For example, I searched for NFL stats. In the process of getting to an interesting page, I had asked for 2008 regular season data. I had asked for passing stats and then the complete list. I ended up at a page with a very long URL, as follows:

image

This looks like an excellent candidate for web queries because all of my choices are embedded in that URL. I can see 2008, REG, PASSING YARDS in the URL.

Go to the address bar, change 2008 to 2007, and press Enter. If the correct page comes up with 2007 passing yards, you know that you have a winner.

Another example: Suppose you wanted currency exchange rates from XE.com. On the XE.com page, you specify 100, CAD for Canadian dollars and USD for U.S. dollars. Click Go. The URL of the returned page is http://www.xe.com/ucc/convert.cgi?Amount=100&From=CAD&To=USD. You can see how you can alter this URL by changing USD to GBP to get British pounds.

◇ ◇ ◇

For each statement, say yes or no according to the text on web queries, and quote the words that decide it. (a) The NFL stats search led to a page with a short URL. (b) The way to test the NFL URL is to change 2008 to 2007 in the address bar and press Enter. (c) Changing USD to GBP in the XE.com URL gives British pounds.

◇ ◇ ◇

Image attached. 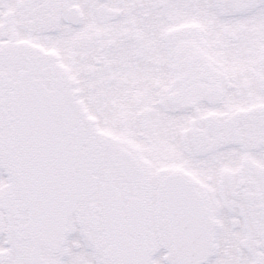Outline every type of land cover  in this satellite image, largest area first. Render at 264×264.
Returning a JSON list of instances; mask_svg holds the SVG:
<instances>
[{"label":"snow or ice","instance_id":"snow-or-ice-1","mask_svg":"<svg viewBox=\"0 0 264 264\" xmlns=\"http://www.w3.org/2000/svg\"><path fill=\"white\" fill-rule=\"evenodd\" d=\"M0 264H264V0H0Z\"/></svg>","mask_w":264,"mask_h":264}]
</instances>
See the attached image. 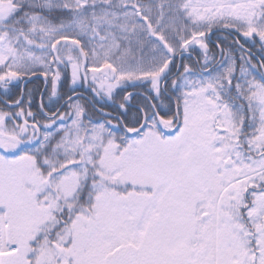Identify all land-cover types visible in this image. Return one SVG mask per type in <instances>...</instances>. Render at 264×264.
<instances>
[{"label": "snow or ice", "instance_id": "snow-or-ice-1", "mask_svg": "<svg viewBox=\"0 0 264 264\" xmlns=\"http://www.w3.org/2000/svg\"><path fill=\"white\" fill-rule=\"evenodd\" d=\"M0 264H264V0H0Z\"/></svg>", "mask_w": 264, "mask_h": 264}, {"label": "trees", "instance_id": "trees-1", "mask_svg": "<svg viewBox=\"0 0 264 264\" xmlns=\"http://www.w3.org/2000/svg\"><path fill=\"white\" fill-rule=\"evenodd\" d=\"M224 36H226V35L223 34V33H217V34L215 35V38H219L220 40H222ZM210 45H214V44H210ZM39 87H40V90L43 91V86L40 85ZM45 99H46V97H45ZM38 101H39V97H37V102H38Z\"/></svg>", "mask_w": 264, "mask_h": 264}, {"label": "flooded vegetation", "instance_id": "flooded-vegetation-1", "mask_svg": "<svg viewBox=\"0 0 264 264\" xmlns=\"http://www.w3.org/2000/svg\"><path fill=\"white\" fill-rule=\"evenodd\" d=\"M223 34L227 35L226 33H223ZM212 40H213V42H218V41H220V39H219V38H215V36L212 37ZM210 47H212L213 50H214V45H210Z\"/></svg>", "mask_w": 264, "mask_h": 264}]
</instances>
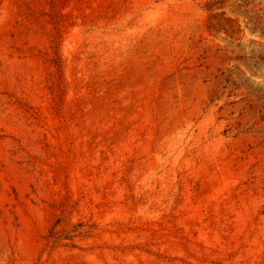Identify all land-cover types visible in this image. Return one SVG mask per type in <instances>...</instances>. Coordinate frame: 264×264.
Wrapping results in <instances>:
<instances>
[{
    "label": "rangeland",
    "instance_id": "1",
    "mask_svg": "<svg viewBox=\"0 0 264 264\" xmlns=\"http://www.w3.org/2000/svg\"><path fill=\"white\" fill-rule=\"evenodd\" d=\"M0 264H264V0H0Z\"/></svg>",
    "mask_w": 264,
    "mask_h": 264
}]
</instances>
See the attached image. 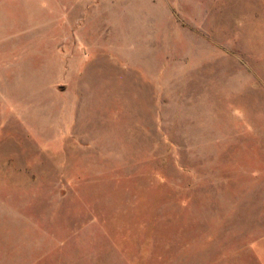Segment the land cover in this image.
<instances>
[{
    "label": "rangeland",
    "instance_id": "rangeland-1",
    "mask_svg": "<svg viewBox=\"0 0 264 264\" xmlns=\"http://www.w3.org/2000/svg\"><path fill=\"white\" fill-rule=\"evenodd\" d=\"M0 264H264V0H0Z\"/></svg>",
    "mask_w": 264,
    "mask_h": 264
}]
</instances>
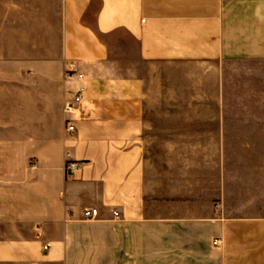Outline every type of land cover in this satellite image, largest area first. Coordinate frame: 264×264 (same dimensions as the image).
<instances>
[{
    "label": "crops",
    "instance_id": "1",
    "mask_svg": "<svg viewBox=\"0 0 264 264\" xmlns=\"http://www.w3.org/2000/svg\"><path fill=\"white\" fill-rule=\"evenodd\" d=\"M0 264H264V0H0Z\"/></svg>",
    "mask_w": 264,
    "mask_h": 264
},
{
    "label": "built area",
    "instance_id": "2",
    "mask_svg": "<svg viewBox=\"0 0 264 264\" xmlns=\"http://www.w3.org/2000/svg\"><path fill=\"white\" fill-rule=\"evenodd\" d=\"M68 79H74L77 78L78 80H83L84 76L79 74L77 70L75 69V65H71V69L67 73ZM84 95L85 90L84 88H80L76 94L73 97V100L67 104L66 111L68 114H74L80 105L84 102ZM68 132L73 133L75 131V126L72 123H68L67 127ZM83 164L78 162H68L66 166V172L68 175H74L76 172H78L82 168ZM84 216L87 219H96L99 216L98 209H87L84 211ZM115 216L118 217L119 214L115 213ZM217 244V243H216ZM49 247L46 246L45 249L47 250Z\"/></svg>",
    "mask_w": 264,
    "mask_h": 264
}]
</instances>
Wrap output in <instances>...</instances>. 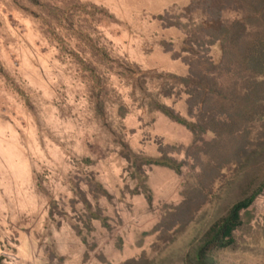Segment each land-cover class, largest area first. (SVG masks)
<instances>
[{"label":"rangeland","instance_id":"obj_1","mask_svg":"<svg viewBox=\"0 0 264 264\" xmlns=\"http://www.w3.org/2000/svg\"><path fill=\"white\" fill-rule=\"evenodd\" d=\"M203 2L0 0V264H196L208 227L246 185L263 182L261 85L250 92V121L231 124L213 114L239 148L245 138L253 142L227 177L232 187L217 191L216 179L195 199L186 224L167 215L183 202L184 182L194 183L193 154L201 145L149 97L196 121L180 87L171 98L161 93L173 87L166 75L184 77L185 60L196 61L183 40L198 21L184 16L189 5L198 9ZM193 48L216 65L222 61L220 42L207 51ZM212 136L208 131L203 139ZM124 145L140 157L167 155L182 163L181 173L150 166L143 168L145 179L137 178L123 158ZM93 182L108 195L94 197ZM241 219L235 243L208 251L207 264H264V190Z\"/></svg>","mask_w":264,"mask_h":264},{"label":"trees","instance_id":"obj_2","mask_svg":"<svg viewBox=\"0 0 264 264\" xmlns=\"http://www.w3.org/2000/svg\"><path fill=\"white\" fill-rule=\"evenodd\" d=\"M203 3L198 9H193L194 4L189 5L184 16L192 23L198 21L196 32H192L183 40L187 46L184 51L190 55H197L196 61L190 64L185 60V64L189 66V73L184 77L166 75L165 78L170 79L173 87L164 89L161 93L163 97L171 98L176 93H173L176 86L180 87V94L185 96L187 114L194 116L196 121L192 122L179 116L171 107L149 97L151 106L156 111L189 129L193 135V144L201 145L193 154L198 168L193 176L194 183L184 182L186 189L184 190L187 193L183 195V202L176 207H169L167 211V215L174 218L178 225L189 221L195 199L198 196H205V190L213 187L216 179L219 182L218 187L216 186L217 191L232 187L227 177L235 172L233 168L235 164L248 156L252 149L249 145L253 142L248 138L244 139L243 145L239 148L234 142L233 132L221 131L225 128V122L222 121L217 126L213 114L220 113L219 115L225 116L231 124L236 122L237 118L250 121V116L247 117V112L253 110L250 92L264 85V0H205ZM199 10V15H194V12ZM177 26H180L177 22L167 23V27ZM245 38L248 40L241 47L242 51L236 50V46ZM217 42H220L223 50L222 61L217 65L209 56L200 55L193 48L205 47L207 51L208 47ZM85 68L89 70L92 81L99 87V78L93 68L89 66ZM208 131L213 136L209 140H204L203 136L207 135ZM123 149V158L133 171L132 175L137 178L144 176L145 179L143 168L150 166L166 167L176 174L181 173L182 163L167 155L153 159L140 157L129 151L125 145ZM201 160L205 162L201 163ZM223 181L224 187L221 186ZM91 187L94 197H98L97 194L108 195L98 182H93ZM263 190L264 179L256 187L246 185L241 198L228 206L224 214L219 216L202 235L200 246L195 249L196 264H207L208 251L226 249L235 243V232L243 224L241 212L247 213ZM77 191L81 193L79 189ZM145 198L148 202L151 201L148 191ZM83 203L88 207L90 205L84 197ZM201 203L203 202H198ZM93 219L101 220L106 225L103 221L105 218H99L97 214Z\"/></svg>","mask_w":264,"mask_h":264}]
</instances>
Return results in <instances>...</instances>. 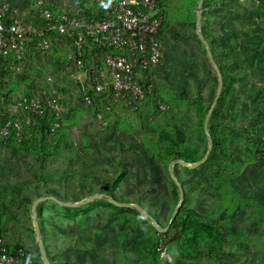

◇ ◇ ◇

### EXPECTED ANSWER
(a) No: "I ended up at a page with a very long URL"
(b) Yes: "Go to the address bar, change 2008 to 2007, and press Enter."
(c) Yes: "you can alter this URL by changing USD to GBP to get British pounds"